🤖 AI Summary
To address the high computational cost and reliance on reinforcement learning in RLHF-based alignment of large language models (LLMs), this paper presents a systematic survey of Direct Preference Optimization (DPO)—a reinforcement-learning-free alignment paradigm grounded solely in preference data. We introduce the first multidimensional taxonomy of DPO, unifying its theoretical foundations, algorithmic variants, benchmark datasets, and application domains.
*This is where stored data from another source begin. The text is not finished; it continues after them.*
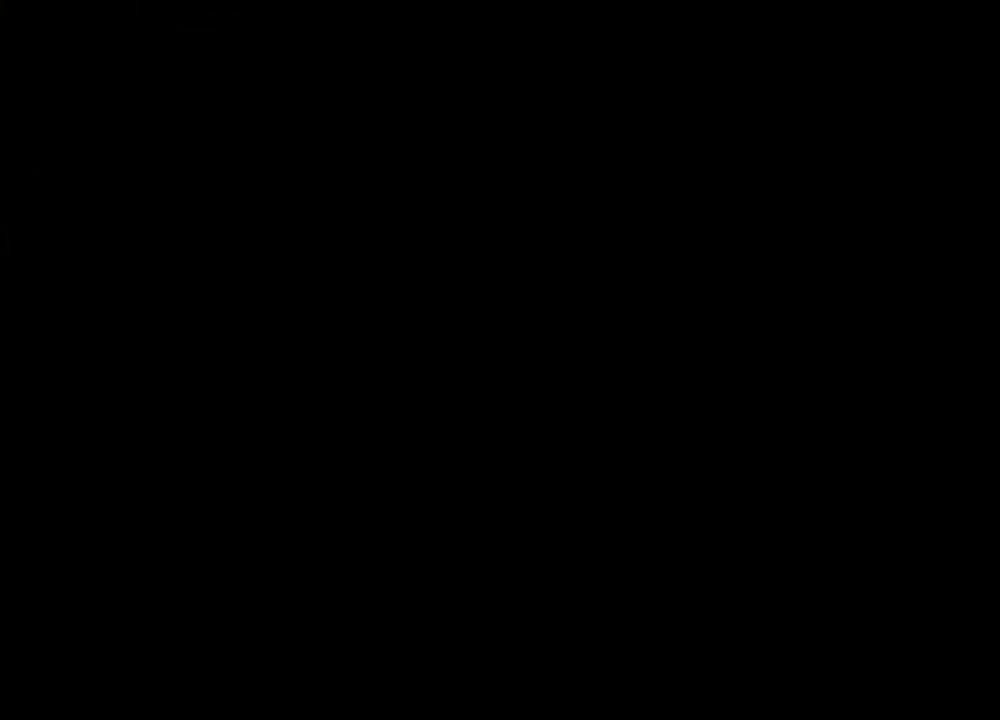
{"keys": [], "mouse": ["right"], "events": []}
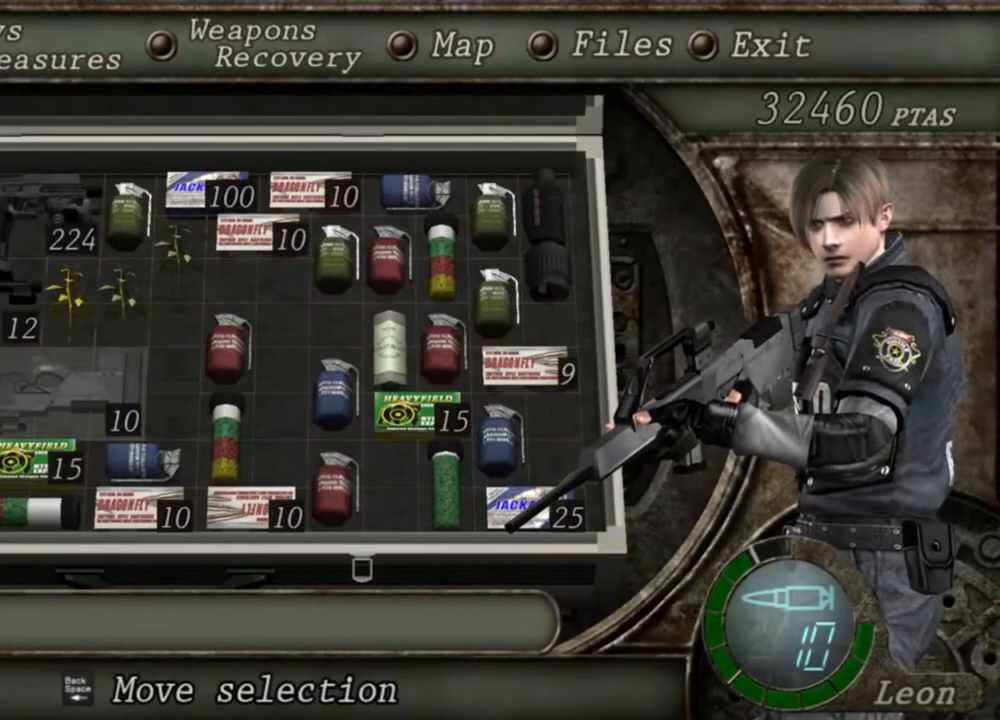
{"keys": [], "mouse": ["right"], "events": []}
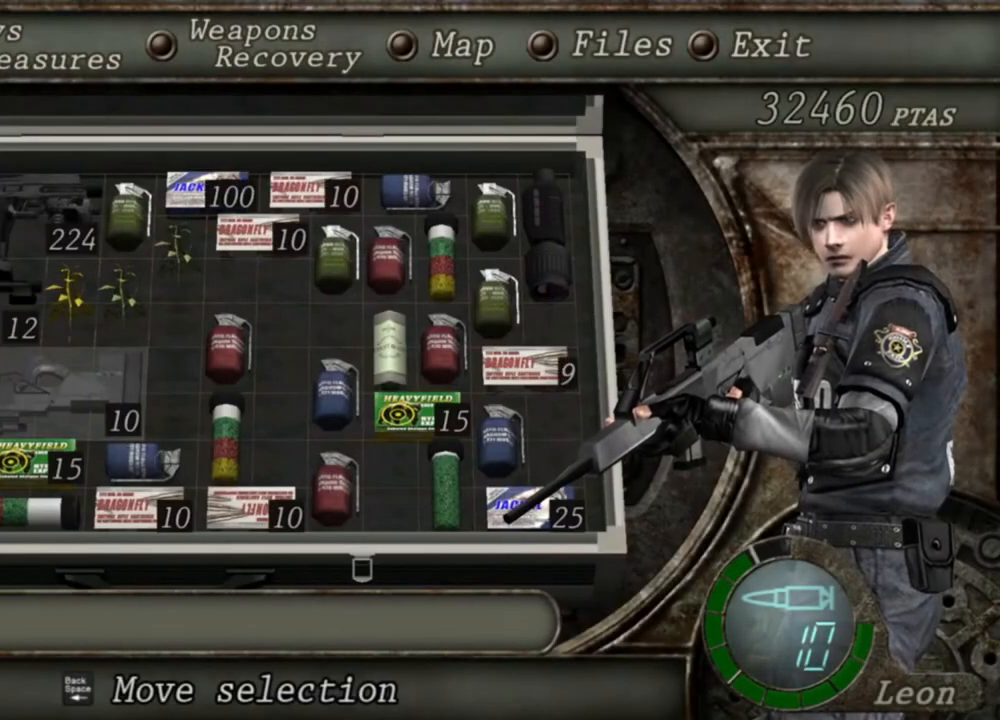
{"keys": [], "mouse": ["right"], "events": []}
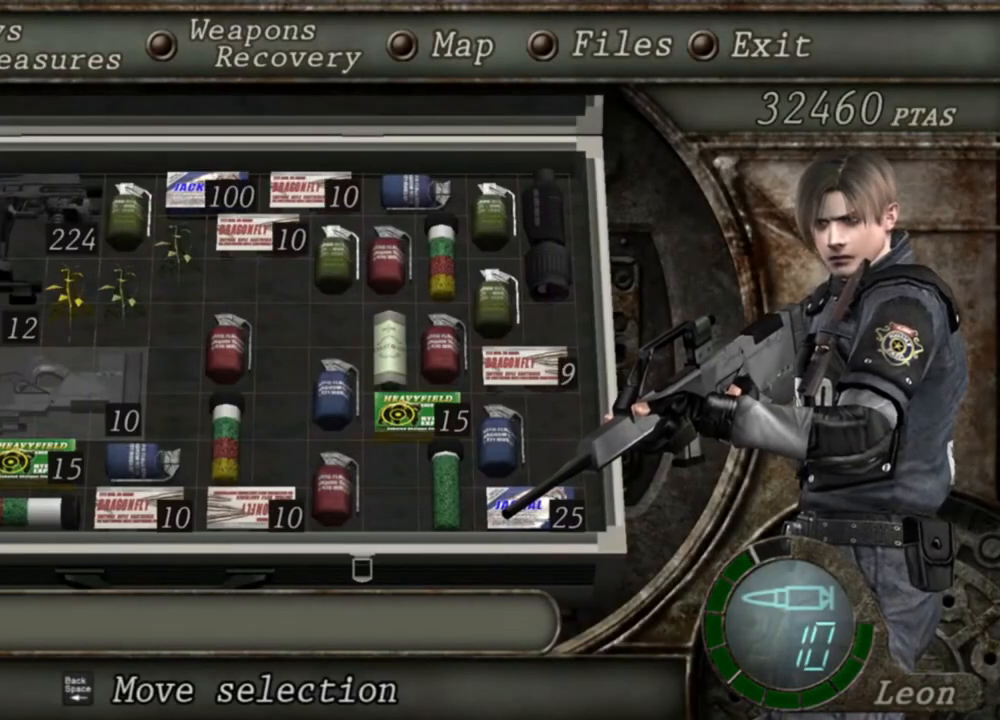
{"keys": [], "mouse": ["right"], "events": []}
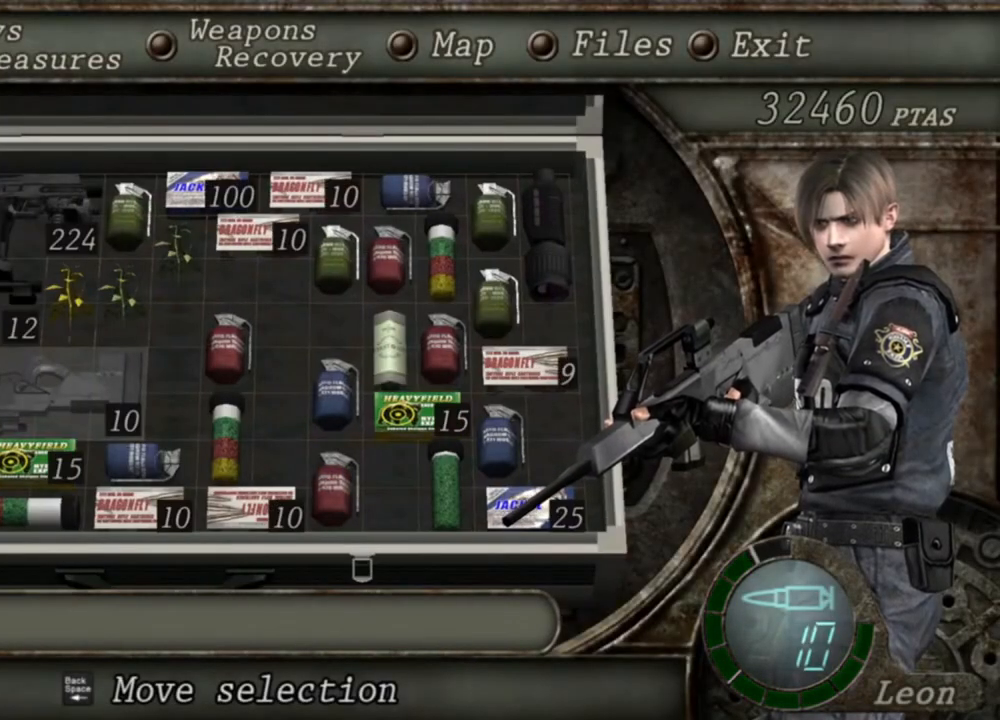
{"keys": [], "mouse": ["right"], "events": []}
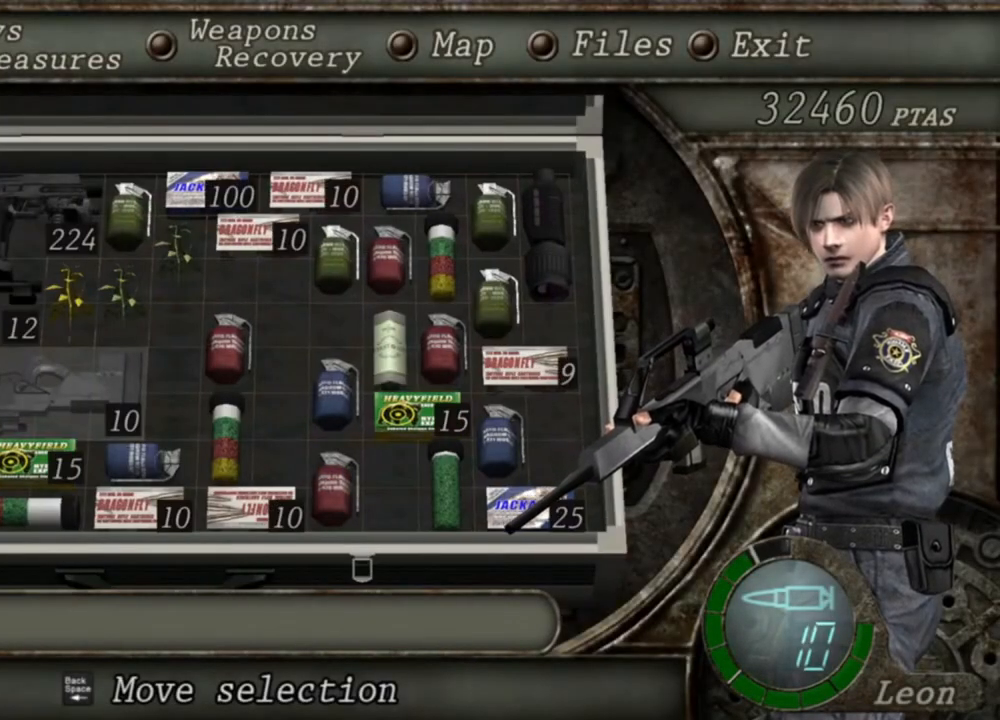
{"keys": [], "mouse": ["right"], "events": [[50, "tab", "down"], [183, "tab", "up"]]}
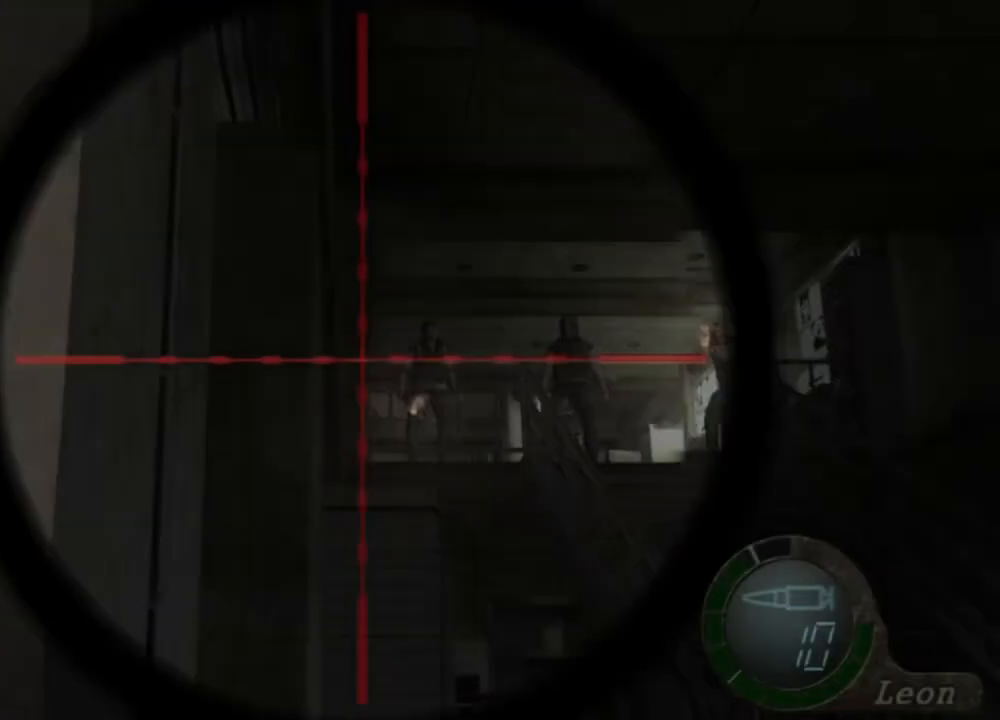
{"keys": [], "mouse": ["right"], "events": [[216, "tab", "down"], [350, "tab", "up"]]}
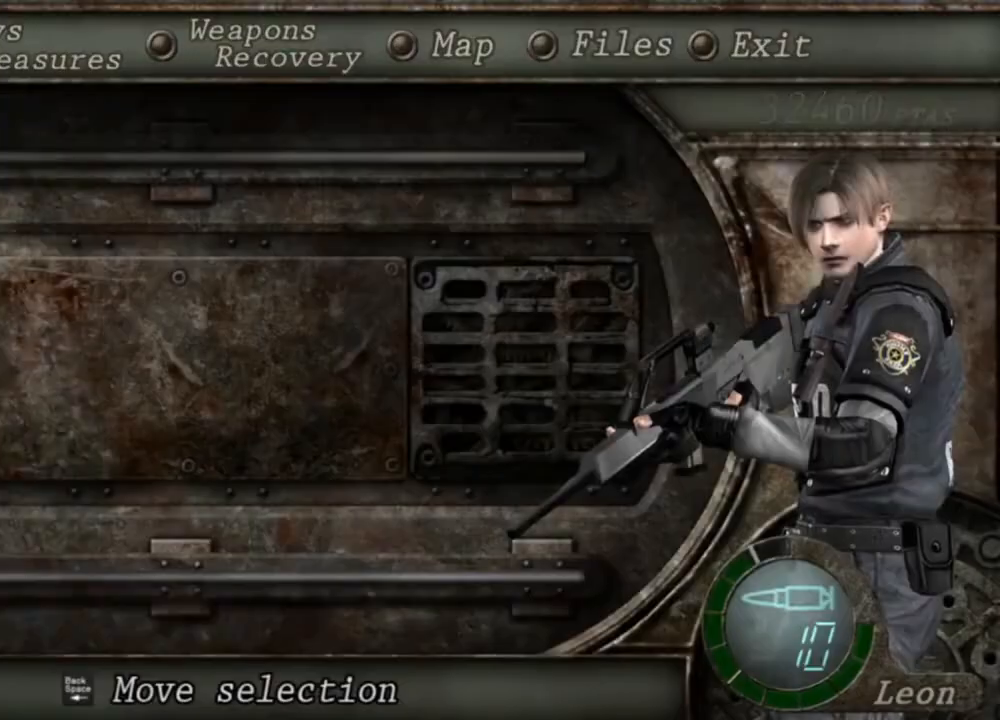
{"keys": [], "mouse": ["right"], "events": []}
Through rigorous analysis grounded in Bradley–Terry modeling, loss function characterization, and data quality assessment, we empirically synthesize over 120 works to identify DPO’s convergence conditions, data sensitivity patterns, and scenario-specific adaptation strategies. Crucially, we uncover its fundamental theoretical limitations, training biases, and generalization bottlenecks for the first time. Finally, we propose three key future directions: scalability enhancement, robustness improvement, and multimodal extension—providing a principled methodological foundation for efficient, stable human preference alignment.
📝 Abstract
With the rapid advancement of large language models (LLMs), aligning policy models with human preferences has become increasingly critical. Direct Preference Optimization (DPO) has emerged as a promising approach for alignment, acting as an RL-free alternative to Reinforcement Learning from Human Feedback (RLHF). Despite DPO's various advancements and inherent limitations, an in-depth review of these aspects is currently lacking in the literature. In this work, we present a comprehensive review of the challenges and opportunities in DPO, covering theoretical analyses, variants, relevant preference datasets, and applications. Specifically, we categorize recent studies on DPO based on key research questions to provide a thorough understanding of DPO's current landscape. Additionally, we propose several future research directions to offer insights on model alignment for the research community.